I counseled my kids on how to walk and bike safely around our neighborhood, which has few sidewalks. I taught them to meet drivers’ eyes before crossing in front of a car whether they had a stop sign or not. As a family we learned to walk on the left and to wear reflective vests at night. Streetlights are also few.
Delmar, like many neighborhoods in Bethlehem, seems walkable and bikeable.
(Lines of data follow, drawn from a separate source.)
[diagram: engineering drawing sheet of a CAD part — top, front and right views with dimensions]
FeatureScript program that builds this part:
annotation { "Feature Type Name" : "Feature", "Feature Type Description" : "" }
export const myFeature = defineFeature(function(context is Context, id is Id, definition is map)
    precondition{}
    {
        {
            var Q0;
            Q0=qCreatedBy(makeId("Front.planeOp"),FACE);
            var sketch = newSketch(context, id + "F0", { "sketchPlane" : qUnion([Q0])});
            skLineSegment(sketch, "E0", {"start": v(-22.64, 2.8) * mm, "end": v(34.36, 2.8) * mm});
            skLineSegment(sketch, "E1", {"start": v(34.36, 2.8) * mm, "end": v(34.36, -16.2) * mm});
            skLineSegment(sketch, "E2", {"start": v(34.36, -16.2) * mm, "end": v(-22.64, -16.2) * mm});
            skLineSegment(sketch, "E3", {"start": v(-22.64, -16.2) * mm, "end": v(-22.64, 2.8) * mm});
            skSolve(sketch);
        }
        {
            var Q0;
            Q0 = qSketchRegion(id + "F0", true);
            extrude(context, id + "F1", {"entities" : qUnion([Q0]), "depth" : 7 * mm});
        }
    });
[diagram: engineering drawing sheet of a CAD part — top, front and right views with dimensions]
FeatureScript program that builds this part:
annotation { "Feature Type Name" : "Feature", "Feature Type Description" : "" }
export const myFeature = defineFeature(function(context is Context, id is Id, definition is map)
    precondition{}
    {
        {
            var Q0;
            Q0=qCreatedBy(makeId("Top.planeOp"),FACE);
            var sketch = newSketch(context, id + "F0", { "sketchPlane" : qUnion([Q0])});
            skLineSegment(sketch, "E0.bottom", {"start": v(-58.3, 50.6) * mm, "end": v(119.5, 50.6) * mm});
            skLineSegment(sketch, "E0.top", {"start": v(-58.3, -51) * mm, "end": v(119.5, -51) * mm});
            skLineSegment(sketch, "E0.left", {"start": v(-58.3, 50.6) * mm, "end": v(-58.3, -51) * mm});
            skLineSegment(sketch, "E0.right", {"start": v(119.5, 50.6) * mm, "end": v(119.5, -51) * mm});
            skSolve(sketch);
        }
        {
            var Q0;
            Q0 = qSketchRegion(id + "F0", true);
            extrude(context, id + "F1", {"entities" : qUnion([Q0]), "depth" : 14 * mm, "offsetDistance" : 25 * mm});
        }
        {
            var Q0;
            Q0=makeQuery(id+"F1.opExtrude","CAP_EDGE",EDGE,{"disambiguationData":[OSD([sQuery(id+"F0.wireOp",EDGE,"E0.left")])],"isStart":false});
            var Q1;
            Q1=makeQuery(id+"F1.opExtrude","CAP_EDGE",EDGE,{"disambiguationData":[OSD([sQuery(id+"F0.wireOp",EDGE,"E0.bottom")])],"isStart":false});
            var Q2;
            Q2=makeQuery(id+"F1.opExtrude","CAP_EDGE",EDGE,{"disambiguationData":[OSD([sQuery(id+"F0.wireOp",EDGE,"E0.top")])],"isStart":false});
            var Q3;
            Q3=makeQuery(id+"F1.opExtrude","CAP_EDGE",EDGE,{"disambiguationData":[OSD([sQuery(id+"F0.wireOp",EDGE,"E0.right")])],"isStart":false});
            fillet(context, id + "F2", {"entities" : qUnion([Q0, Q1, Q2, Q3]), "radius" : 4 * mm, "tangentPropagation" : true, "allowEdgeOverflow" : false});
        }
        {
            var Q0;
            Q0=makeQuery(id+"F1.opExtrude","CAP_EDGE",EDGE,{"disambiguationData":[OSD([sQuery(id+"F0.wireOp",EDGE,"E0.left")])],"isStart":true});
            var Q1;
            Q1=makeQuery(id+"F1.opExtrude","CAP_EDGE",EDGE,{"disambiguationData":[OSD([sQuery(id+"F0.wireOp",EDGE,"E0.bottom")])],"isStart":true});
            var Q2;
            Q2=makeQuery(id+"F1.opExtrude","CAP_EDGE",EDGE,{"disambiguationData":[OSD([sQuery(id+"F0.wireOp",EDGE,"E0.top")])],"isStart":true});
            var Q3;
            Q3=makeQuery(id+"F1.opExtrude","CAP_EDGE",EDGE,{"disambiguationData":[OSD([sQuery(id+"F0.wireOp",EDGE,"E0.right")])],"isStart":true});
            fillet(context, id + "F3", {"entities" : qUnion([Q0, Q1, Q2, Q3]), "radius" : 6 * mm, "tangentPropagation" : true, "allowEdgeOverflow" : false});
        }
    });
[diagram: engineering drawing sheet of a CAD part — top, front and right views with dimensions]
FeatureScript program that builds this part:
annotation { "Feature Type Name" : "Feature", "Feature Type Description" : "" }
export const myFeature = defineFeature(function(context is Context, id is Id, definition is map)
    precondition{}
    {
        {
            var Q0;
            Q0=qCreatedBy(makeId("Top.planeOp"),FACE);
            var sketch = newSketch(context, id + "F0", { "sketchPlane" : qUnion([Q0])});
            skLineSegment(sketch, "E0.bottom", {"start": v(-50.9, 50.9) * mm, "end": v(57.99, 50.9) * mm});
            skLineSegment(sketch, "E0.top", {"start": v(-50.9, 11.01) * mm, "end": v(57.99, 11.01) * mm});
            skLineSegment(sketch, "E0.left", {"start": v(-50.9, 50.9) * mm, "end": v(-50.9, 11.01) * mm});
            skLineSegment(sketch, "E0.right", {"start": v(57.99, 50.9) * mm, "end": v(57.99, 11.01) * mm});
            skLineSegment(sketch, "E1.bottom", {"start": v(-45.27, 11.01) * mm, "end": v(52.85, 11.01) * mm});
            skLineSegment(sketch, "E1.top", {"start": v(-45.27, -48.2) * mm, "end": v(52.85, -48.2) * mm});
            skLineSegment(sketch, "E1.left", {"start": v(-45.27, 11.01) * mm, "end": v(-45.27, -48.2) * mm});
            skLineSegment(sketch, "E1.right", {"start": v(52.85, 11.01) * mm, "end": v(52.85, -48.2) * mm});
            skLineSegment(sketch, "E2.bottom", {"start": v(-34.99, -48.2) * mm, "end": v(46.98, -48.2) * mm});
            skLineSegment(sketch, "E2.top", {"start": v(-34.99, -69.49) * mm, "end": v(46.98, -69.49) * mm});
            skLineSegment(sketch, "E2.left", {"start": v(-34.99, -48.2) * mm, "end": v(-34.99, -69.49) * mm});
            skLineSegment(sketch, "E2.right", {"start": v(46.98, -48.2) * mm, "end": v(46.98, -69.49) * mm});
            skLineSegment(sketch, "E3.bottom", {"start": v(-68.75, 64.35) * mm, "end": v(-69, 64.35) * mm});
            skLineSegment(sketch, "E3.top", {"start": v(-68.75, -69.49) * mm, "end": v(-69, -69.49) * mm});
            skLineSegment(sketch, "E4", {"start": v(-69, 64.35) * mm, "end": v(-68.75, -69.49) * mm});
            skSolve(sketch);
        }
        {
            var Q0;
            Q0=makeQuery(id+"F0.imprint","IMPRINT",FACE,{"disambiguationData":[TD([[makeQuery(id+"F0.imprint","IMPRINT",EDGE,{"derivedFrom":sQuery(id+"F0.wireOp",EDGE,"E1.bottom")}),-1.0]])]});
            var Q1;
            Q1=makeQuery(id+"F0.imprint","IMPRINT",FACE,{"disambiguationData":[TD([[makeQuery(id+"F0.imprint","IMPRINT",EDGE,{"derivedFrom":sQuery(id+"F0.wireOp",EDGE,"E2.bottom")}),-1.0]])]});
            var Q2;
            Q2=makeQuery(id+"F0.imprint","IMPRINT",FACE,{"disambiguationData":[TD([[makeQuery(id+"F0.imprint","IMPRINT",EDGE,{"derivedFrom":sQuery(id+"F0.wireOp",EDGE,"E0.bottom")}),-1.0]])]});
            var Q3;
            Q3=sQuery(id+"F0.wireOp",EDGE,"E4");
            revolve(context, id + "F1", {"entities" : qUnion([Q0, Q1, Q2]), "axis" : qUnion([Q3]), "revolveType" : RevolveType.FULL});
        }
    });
And yet, my kids know which streets not to cross and where to be especially careful. Some people drive too fast and others seem oblivious to bikers or walkers who share the road. There will always be a driver to watch out for.
But what about the rest of us? If you walk your dog around the block, if you walk or run the streets for exercise, if you walk to run errands at the post office or the bank, do you follow safe practices? Do you walk on the left, meet drivers’ eyes? Heck, do you wave in thanks to the car who slows down and slides over to give you three feet of cushion? And when you are behind the wheel, do you offer the same courtesy to your walking neighbors?
I wonder if you make the same allowance for bikes. On the narrow streets of my neighborhood, two moving cars cannot pass if there’s a parked car on the road. I see drivers wait patiently in these situations, but rarely see drivers be that patient with a slow-moving biker. Why don’t they wait until it’s safe to pass, rather than put that biker’s safety at risk? Why won’t they accept that biker’s right to the road?